Robbin Daffin, founder of Hope and Evolution, started offering a subscription service as a means for her small flower business to survive during COVID.
“It started with me doing $15 wrapped bouquets for people during lockdown,” she said. Now, demand for the free-delivery (in central Ogden) subscription services and drop-in purchases are blooming wildly from her studio at The Monarch.
For this rising B Corporation, the name Hope and Evolution means continuous growth and engagement with the community in a creative and sustainable way. It is based on “the hope that beauty gives,” and aims to evolve with the community around us and our planet, according to Daffin, who was an “avid dandelion picker” by the age of 3.
Living in Germany for three “glorious” years down the street from a castle as a young adult, Daffin observed the ways that flowers were integral in people’s lives. Instead of the standardized FDA bouquets common in the U.S. at the time, flowers in Europe were always being purchased from farmers in the area, with people stopping by their local flower shops to have something uniquely made and wrapped on the spot just for them, “like a beautiful huge bunch of tulips,” or a farmers market bouquet.
Wanting to bring that feeling to the U.S., Daffin opened her own floral shop in Seattle in 2005. The farm-to-table flowers movement, sustainable fresh cuts from local growers, started later in Utah than in bigger cities on the east and west coasts, but now there are “a lot of great cut flower growers and artists here,” she explains.

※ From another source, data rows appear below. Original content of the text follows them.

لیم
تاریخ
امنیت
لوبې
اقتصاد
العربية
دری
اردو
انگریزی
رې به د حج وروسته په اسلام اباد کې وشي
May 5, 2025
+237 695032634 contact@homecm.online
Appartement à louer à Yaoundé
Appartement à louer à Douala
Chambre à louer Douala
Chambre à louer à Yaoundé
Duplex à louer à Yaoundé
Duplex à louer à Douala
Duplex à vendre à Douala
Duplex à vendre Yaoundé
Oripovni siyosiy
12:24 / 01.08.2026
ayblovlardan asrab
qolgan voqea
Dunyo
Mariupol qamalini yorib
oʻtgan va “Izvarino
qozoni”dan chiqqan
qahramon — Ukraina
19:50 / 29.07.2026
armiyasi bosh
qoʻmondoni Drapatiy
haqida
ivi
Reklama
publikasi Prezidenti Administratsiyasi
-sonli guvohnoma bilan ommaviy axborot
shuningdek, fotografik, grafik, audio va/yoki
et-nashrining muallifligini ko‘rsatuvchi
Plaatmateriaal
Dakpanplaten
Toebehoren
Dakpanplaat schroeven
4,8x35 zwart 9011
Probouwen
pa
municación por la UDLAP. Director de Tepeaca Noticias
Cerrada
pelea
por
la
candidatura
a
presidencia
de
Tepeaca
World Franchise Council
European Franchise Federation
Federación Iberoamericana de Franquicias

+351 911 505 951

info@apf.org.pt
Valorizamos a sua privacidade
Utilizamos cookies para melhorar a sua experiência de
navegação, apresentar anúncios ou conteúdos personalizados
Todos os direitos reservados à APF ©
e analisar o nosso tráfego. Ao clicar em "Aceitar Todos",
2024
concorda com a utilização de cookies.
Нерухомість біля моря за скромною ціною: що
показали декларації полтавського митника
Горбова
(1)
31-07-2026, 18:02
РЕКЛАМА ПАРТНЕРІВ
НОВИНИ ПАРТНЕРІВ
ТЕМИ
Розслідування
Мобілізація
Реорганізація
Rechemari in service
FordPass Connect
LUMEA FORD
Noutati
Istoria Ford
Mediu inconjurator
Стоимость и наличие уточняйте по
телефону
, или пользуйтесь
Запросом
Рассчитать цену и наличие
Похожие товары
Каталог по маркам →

Plans for a cut garden of her own are in the works, together with a new business partner, Adam Atkinson, who was brought on to help Hope and Evolution thrive. Plant subscriptions are also coming this summer. “Adam is helping make us viable and grow so we can give back properly and for years to come. We plan on being in Ogden for years.”
Free delivery at the beginning of COVID, plus running 45 “contact-free bouquets of cheer” from North Ogden to Little Cottonwood in Salt Lake, Plain City and Park City in one week, was “amazing and exhausting,” Daffin said, but not a good business model. “If it wasn’t for my new partner Adam Atkinson, I’d just give everything away and run my business into the ground,” Daffin said.

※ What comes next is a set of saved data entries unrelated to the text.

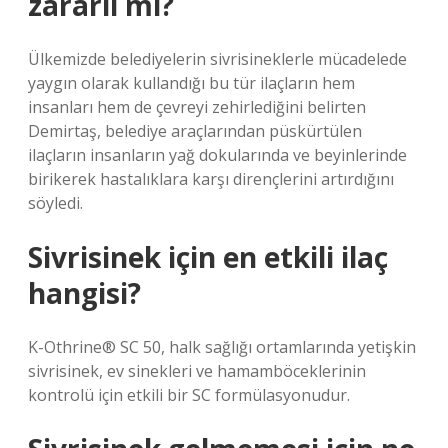
zararlı mı?
Ülkemizde belediyelerin sivrisineklerle mücadelede
yaygın olarak kullandığı bu tür ilaçların hem
insanları hem de çevreyi zehirlediğini belirten
Demirtaş, belediye araçlarından püskürtülen
ilaçların insanların yağ dokularında ve beyinlerinde
birikerek hastalıklara karşı dirençlerini artırdığını
söyledi.
Sivrisinek için en etkili ilaç
hangisi?
K-Othrine® SC 50, halk sağlığı ortamlarında yetişkin
sivrisinek, ev sinekleri ve hamamböceklerinin
kontrolü için etkili bir SC formülasyonudur.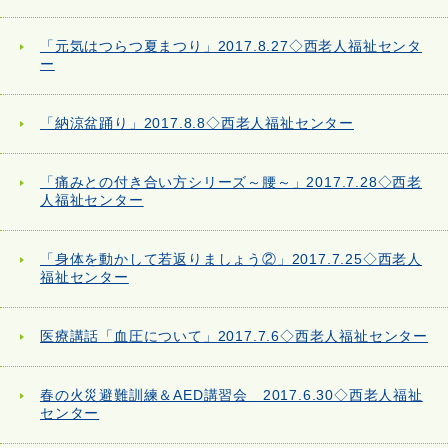
「元気はつらつ夏まつり」2017.8.27◇西老人福祉センタ
ー
「納涼盆踊り」2017.8.8◇西老人福祉センター
「痛みとの付き合い方シリーズ～腰～」2017.7.28◇西老
人福祉センター
「身体を動かして若返りましょう②」2017.7.25◇西老人
福祉センター
医療講話「血圧について」2017.7.6◇西老人福祉センター
春の火災避難訓練＆AED講習会 2017.6.30◇西老人福祉
センター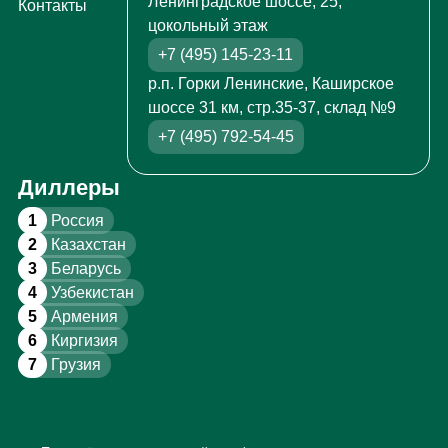
Ленинградское шоссе, 25,
Контакты
цокольный этаж
+7 (495) 145-23-11
р.п. Горки Ленинские, Каширское
шоссе 31 км, стр.35-37, склад №9
+7 (495) 792-54-45
Диллеры
1
Россия
2
Казахстан
3
Беларусь
4
Узбекистан
5
Армения
6
Киргизия
7
Грузия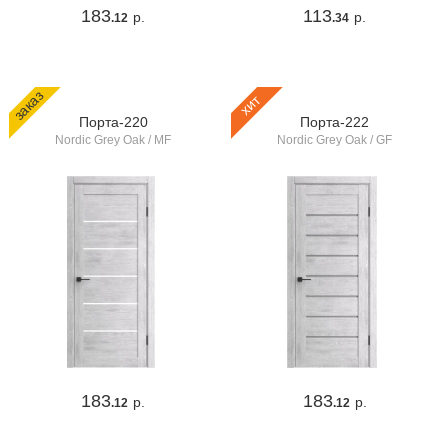
183
113
р.
р.
.12
.34
заказ
хит
Порта-220
Порта-222
Nordic Grey Oak / MF
Nordic Grey Oak / GF
183
183
р.
р.
.12
.12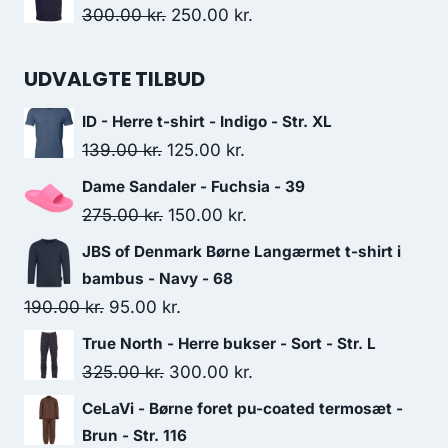
was:
is:
Original
Current
300.00
kr.
250.00
kr.
300.00 kr..
250.00 kr..
price
price
was:
is:
UDVALGTE TILBUD
300.00 kr..
250.00 kr..
ID - Herre t-shirt - Indigo - Str. XL
Original
Current
139.00
kr.
125.00
kr.
price
price
Dame Sandaler - Fuchsia - 39
was:
is:
Original
Current
275.00
kr.
150.00
kr.
139.00 kr..
125.00 kr..
price
price
JBS of Denmark Børne Langærmet t-shirt i
was:
is:
bambus - Navy - 68
275.00 kr..
150.00 kr..
Original
Current
190.00
kr.
95.00
kr.
price
price
True North - Herre bukser - Sort - Str. L
was:
is:
Original
Current
325.00
kr.
300.00
kr.
190.00 kr..
95.00 kr..
price
price
CeLaVi - Børne foret pu-coated termosæt -
was:
is:
Brun - Str. 116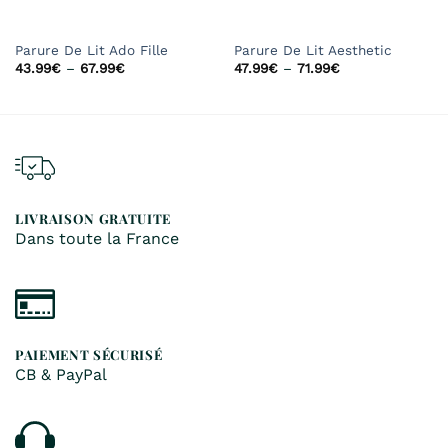
Parure De Lit Ado Fille
Parure De Lit Aesthetic
43.99
€
–
67.99
€
47.99
€
–
71.99
€
LIVRAISON GRATUITE
Dans toute la France
PAIEMENT SÉCURISÉ
CB & PayPal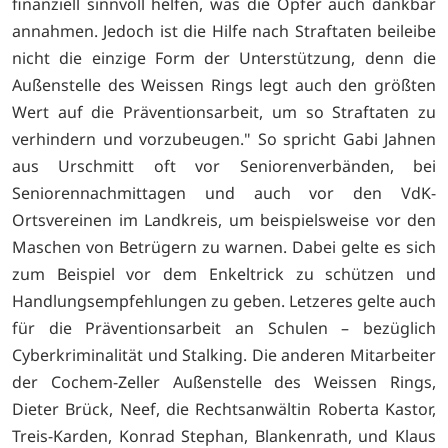
finanziell sinnvoll helfen, was die Opfer auch dankbar
annahmen. Jedoch ist die Hilfe nach Straftaten beileibe
nicht die einzige Form der Unterstützung, denn die
Außenstelle des Weissen Rings legt auch den größten
Wert auf die Präventionsarbeit, um so Straftaten zu
verhindern und vorzubeugen." So spricht Gabi Jahnen
aus Urschmitt oft vor Seniorenverbänden, bei
Seniorennachmittagen und auch vor den VdK-
Ortsvereinen im Landkreis, um beispielsweise vor den
Maschen von Betrügern zu warnen. Dabei gelte es sich
zum Beispiel vor dem Enkeltrick zu schützen und
Handlungsempfehlungen zu geben. Letzeres gelte auch
für die Präventionsarbeit an Schulen – bezüglich
Cyberkriminalität und Stalking. Die anderen Mitarbeiter
der Cochem-Zeller Außenstelle des Weissen Rings,
Dieter Brück, Neef, die Rechtsanwältin Roberta Kastor,
Treis-Karden, Konrad Stephan, Blankenrath, und Klaus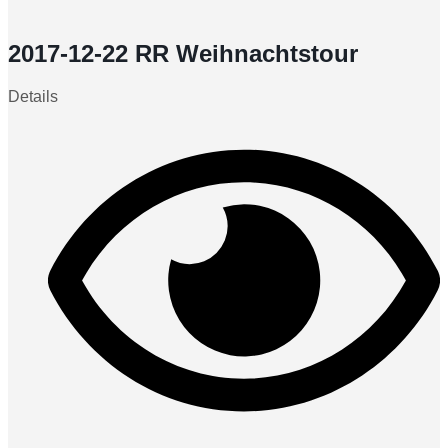
2017-12-22 RR Weihnachtstour
Details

All sorts of events are sprouting back up for Hope and Evolution, including art installations. You can find their designs at the Ogden Contemporary Arts Garage as part of the current art exhibit, “The Changing Room,” and inside WB’s Eatery at The Monarch. Daffin especially loves doing events with nonprofits to pay it forward and be part of the community while helping their business grow.
The next big holiday for beautiful bunches of blooms is Mother’s Day. Daffin can’t wait for those spring bulbs to come up, “followed by lilacs and flowering fruit trees, followed by garden roses, then dahlias in late summer.”
The Hope and Evolution studio at The Monarch is open for flowers wrapped on the spot just for you. Hours are temporarily limited due to COVID, but the studio is open Thursday through Saturday from 11 a.m. to mid-afternoon for impromptu floral designs.